What if the site has nested sitemap indexes with thousands of child sitemaps?

Fetch the root sitemap index first, extract all entries, then dispatch parallel curl jobs for each child. Use GNU parallel or xargs -P to bound concurrency. Merge outputs with sort -u before deduplication.

Can I run the hierarchy mapping script against a staging environment?

Yes, but set TARGET_DOMAIN to the staging hostname and add the staging domain to allowed_domains. Verify that robots.txt on staging does not contain blanket Disallow: / rules before running, or the intersection filter will produce an empty URL list.

12 min read

How to Map URL Hierarchies Before Running a Crawl

Q: How do I handle sitemaps served behind authentication?

Pass a session cookie or bearer token via curl -H 'Cookie: session=...' or curl -H 'Authorization: Bearer ...'. Store credentials in environment variables, never hard-code them in scripts.

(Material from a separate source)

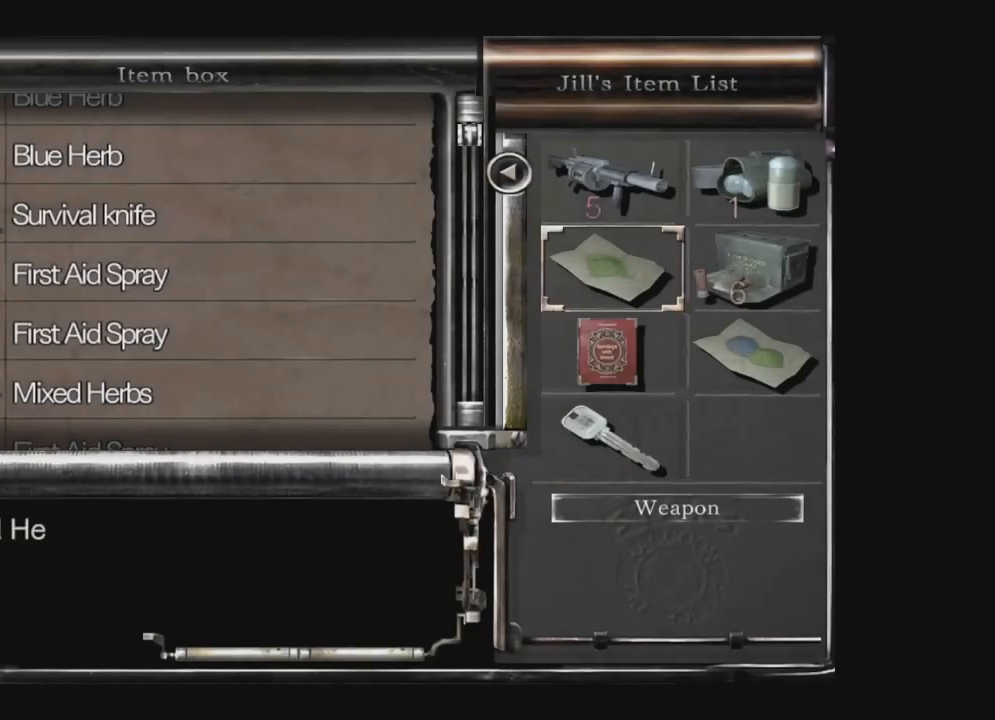
{"buttons": [], "left_stick": "center", "right_stick": "center", "events": [[350, "A", "down"], [483, "A", "up"]]}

Q: How do I know if my parameter normalization removed too many essential URLs?

Diff the normalized list against a known-good reference crawl from a previous audit. If any URLs that historically returned HTTP 200 with unique canonical tags disappear from the normalized set, add those parameter patterns to an allowlist before proceeding.

Deploying a crawler against an unmapped site is the fastest way to exhaust your crawl budget on low-value paths and produce an inventory full of duplicates and redirect noise. The pre-crawl hierarchy mapping stage removes that uncertainty: you extract every declared URL, resolve the chains that inflate apparent depth, strip the parameters that cause combinatorial explosions, and hard-code the scope boundaries before the first real request fires. This guide is scoped to enterprises with multi-tier sitemap indexes, faceted navigation, and mixed-environment routing. It sits under Defining Crawl Depth & Scope for Enterprise Sites, which covers the broader scoping strategy.

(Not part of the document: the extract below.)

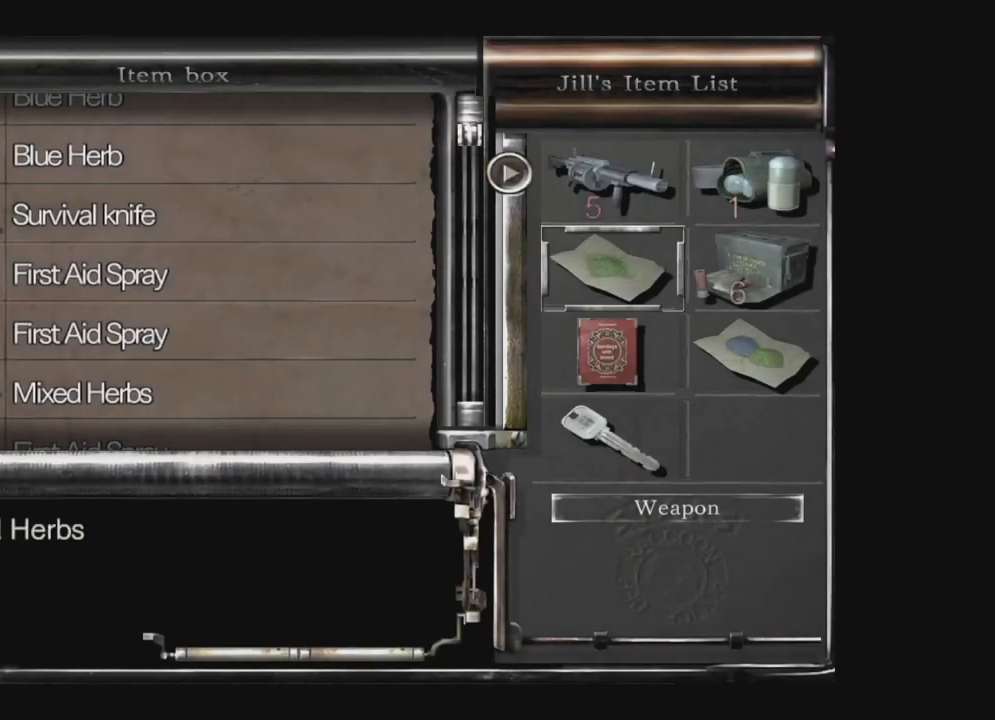
{"buttons": ["A", "DPAD_DOWN"], "left_stick": "center", "right_stick": "center", "events": [[117, "B", "down"], [217, "B", "up"], [283, "DPAD_RIGHT", "down"], [350, "DPAD_RIGHT", "up"], [433, "DPAD_DOWN", "down"], [500, "A", "down"]]}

Environment Isolation & Dependency Declaration

Isolate the mapping scripts from your production Python environment to avoid dependency conflicts with later pipeline stages.

#!/usr/bin/env bash
set -euo pipefail

export TARGET_DOMAIN="example.com"
export WORK_DIR="/tmp/url-hierarchy-${TARGET_DOMAIN}"
export PYTHON_BIN="/usr/local/bin/python3.12"

mkdir -p "${WORK_DIR}"

# Pin tool versions
"${PYTHON_BIN}" -m venv "${WORK_DIR}/.venv"
"${WORK_DIR}/.venv/bin/pip" install --quiet \
  requests==2.32.3 \
  beautifulsoup4==4.12.3 \
  lxml==5.2.2

Required environment variables:

Variable	Type	Default	Purpose
`TARGET_DOMAIN`	string	—	Apex domain without scheme; used in all scope filters
`WORK_DIR`	string	`/tmp/url-hierarchy-<domain>`	Absolute working directory for all intermediate files
`PYTHON_BIN`	string	`/usr/local/bin/python3.12`	Pinned interpreter path; avoids system Python conflicts
`MAX_REDIRECT_DEPTH`	int	`5`	Maximum 3xx hops before a chain is flagged as broken
`CONCURRENCY`	int	`8`	Parallel workers for the redirect resolution pass

Implementation

The following script executes all four mapping stages end-to-end. Each stage writes to a named intermediate file so any stage can be re-run independently without repeating earlier work.

#!/usr/bin/env bash
# url-hierarchy-map.sh — full pre-crawl URL hierarchy mapping pipeline
# Usage: TARGET_DOMAIN=example.com bash url-hierarchy-map.sh
set -euo pipefail

TARGET_DOMAIN="${TARGET_DOMAIN:?TARGET_DOMAIN must be set}"
WORK_DIR="${WORK_DIR:-/tmp/url-hierarchy-${TARGET_DOMAIN}}"
PYTHON_BIN="${PYTHON_BIN:-/usr/local/bin/python3.12}"
MAX_REDIRECT_DEPTH="${MAX_REDIRECT_DEPTH:-5}"
CONCURRENCY="${CONCURRENCY:-8}"

mkdir -p "${WORK_DIR}"

# ── Stage 1: Sitemap Extraction ──────────────────────────────────────────────
echo "[1/4] Extracting URLs from sitemap index..."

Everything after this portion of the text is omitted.